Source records
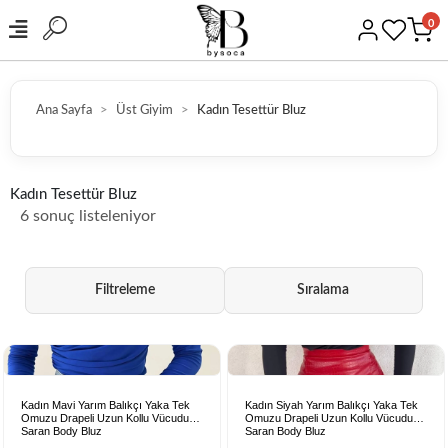
0
Ana Sayfa
Üst Giyim
Kadın Tesettür Bluz
GÜVENLİ ALIŞVERİŞ
Kadın Tesettür Bluz
6 sonuç listeleniyor
Filtreleme
Sıralama
Kadın Mavi Yarım Balıkçı Yaka Tek
Kadın Siyah Yarım Balıkçı Yaka Tek
Omuzu Drapeli Uzun Kollu Vücudu
Omuzu Drapeli Uzun Kollu Vücudu
Saran Body Bluz
Saran Body Bluz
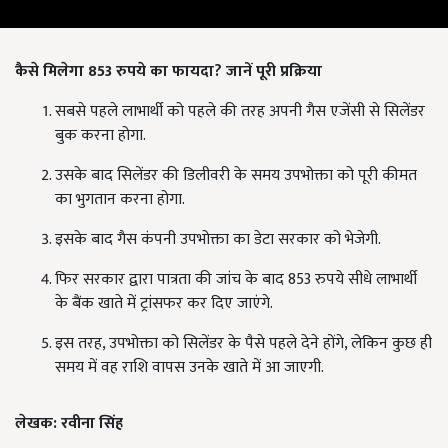
कैसे मिलेगा 853
रुपये का फायदा?
जानें पूरी प्रक्रिया
सबसे पहले लाभार्थी को पहले की तरह अपनी गैस एजेंसी से सिलेंडर
बुक करना होगा.
उसके बाद सिलेंडर की डिलीवरी के समय उपभोक्ता को पूरी कीमत
का भुगतान करना होगा.
इसके बाद गैस कंपनी उपभोक्ता का डेटा सरकार को भेजेगी.
फिर सरकार द्वारा पात्रता की जांच के बाद 853 रुपये सीधे लाभार्थी
के बैंक खाते में ट्रांसफर कर दिए जाएंगे.
इस तरह, उपभोक्ता को सिलेंडर के पैसे पहले देने होंगे, लेकिन कुछ ही
समय में वह राशि वापस उनके खाते में आ जाएगी.
लेखक: रवीना सिंह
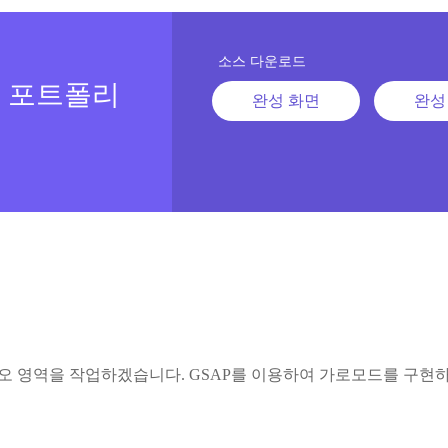
소스 다운로드
: 포트폴리
완성 화면
완성
 영역을 작업하겠습니다. GSAP를 이용하여 가로모드를 구현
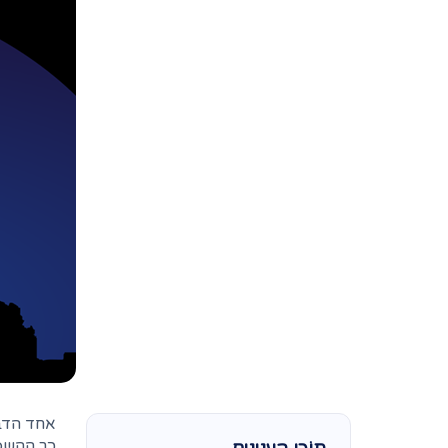
אחד הדבר
כך ההשפע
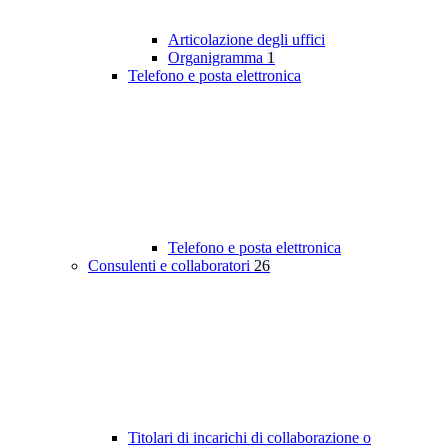
Articolazione degli uffici
Organigramma
1
Telefono e posta elettronica
Telefono e posta elettronica
Consulenti e collaboratori
26
Titolari di incarichi di collaborazione o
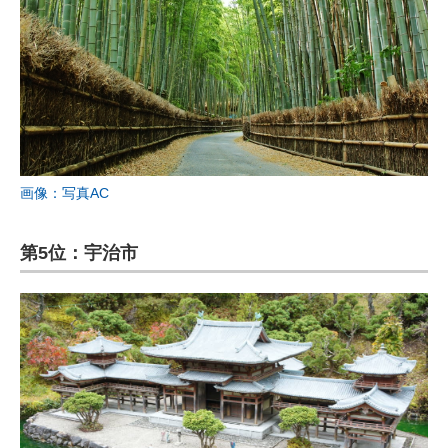
画像：写真AC
第5位：宇治市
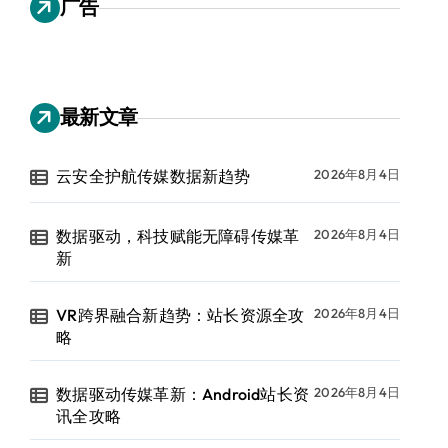
广告
最新文章
云安全护航传媒数据新趋势
2026年8月4日
数据驱动，科技赋能无障碍传媒革
2026年8月4日
新
VR跨界融合新趋势：站长资源全攻
2026年8月4日
略
数据驱动传媒革新：Android站长资
2026年8月4日
讯全攻略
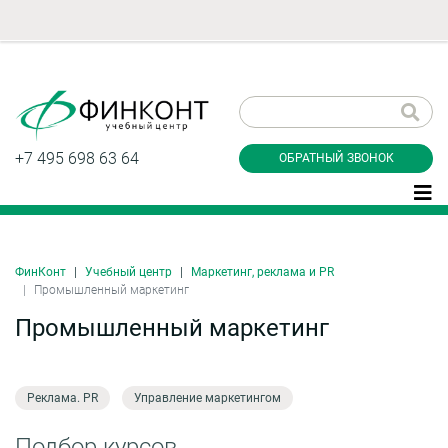
Заказать обратный
звонок
+7 495 698 63 64
ОБРАТНЫЙ ЗВОНОК
ФинКонт
Учебный центр
Маркетинг, реклама и PR
Даю согласие на обработку персональных
Промышленный маркетинг
данные и соглашаюсь с
политикой
конфиденциальности
Промышленный маркетинг
Реклама. PR
Управление маркетингом
Заказать
Подбор курсов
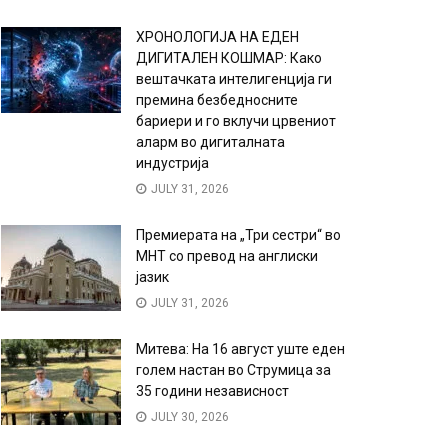
ХРОНОЛОГИЈА НА ЕДЕН
ДИГИТАЛЕН КОШМАР: Како
вештачката интелигенција ги
премина безбедносните
бариери и го вклучи црвениот
аларм во дигиталната
индустрија
JULY 31, 2026
Премиерата на „Три сестри“ во
МНТ со превод на англиски
јазик
JULY 31, 2026
Митева: На 16 август уште еден
голем настан во Струмица за
35 години независност
JULY 30, 2026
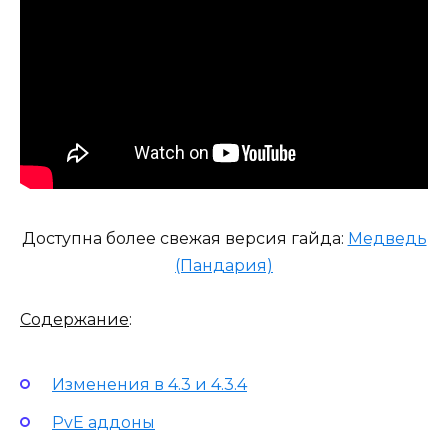
Доступна более свежая версия гайда:
Медведь
(Пандария)
Содержание
:
Изменения в 4.3 и 4.3.4
PvE аддоны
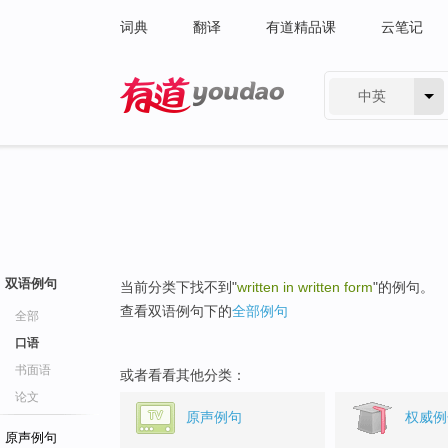
词典
翻译
有道精品课
云笔记
中英
有道 - 网易旗下搜索
双语例句
当前分类下找不到"
written in written form
"的例句。
查看双语例句下的
全部例句
全部
口语
书面语
或者看看其他分类：
论文
原声例句
权威例
原声例句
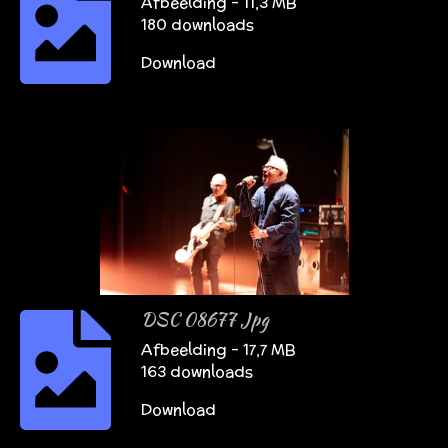
Afbeelding – 11,3 MB
180 downloads
Download
DSC 08677 Jpg
Afbeelding – 17,7 MB
163 downloads
Download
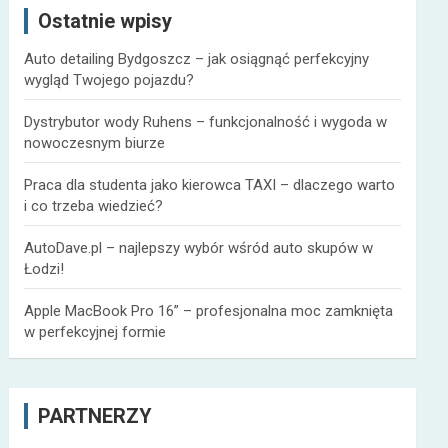
Ostatnie wpisy
j
Auto detailing Bydgoszcz – jak osiągnąć perfekcyjny
wygląd Twojego pojazdu?
Dystrybutor wody Ruhens – funkcjonalność i wygoda w
nowoczesnym biurze
Praca dla studenta jako kierowca TAXI – dlaczego warto
i co trzeba wiedzieć?
AutoDave.pl – najlepszy wybór wśród auto skupów w
Łodzi!
Apple MacBook Pro 16” – profesjonalna moc zamknięta
w perfekcyjnej formie
PARTNERZY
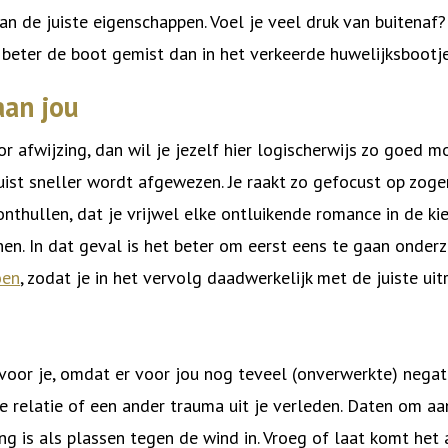
an de juiste eigenschappen. Voel je veel druk van buitenaf
: beter de boot gemist dan in het verkeerde huwelijksbootj
aan jou
r afwijzing, dan wil je jezelf hier logischerwijs zo goed 
juist sneller wordt afgewezen. Je raakt zo gefocust op zog
onthullen, dat je vrijwel elke ontluikende romance in de k
nen. In dat geval is het beter om eerst eens te gaan onde
oen
, zodat je in het vervolg daadwerkelijk met de juiste ui
voor je, omdat er voor jou nog teveel (onverwerkte) negat
ge relatie of een ander trauma uit je verleden. Daten om a
ing is als plassen tegen de wind in. Vroeg of laat komt he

**Work instructions:** Please report the number of lines in the data that include "Yaka", with no other words.

**Written response:** 2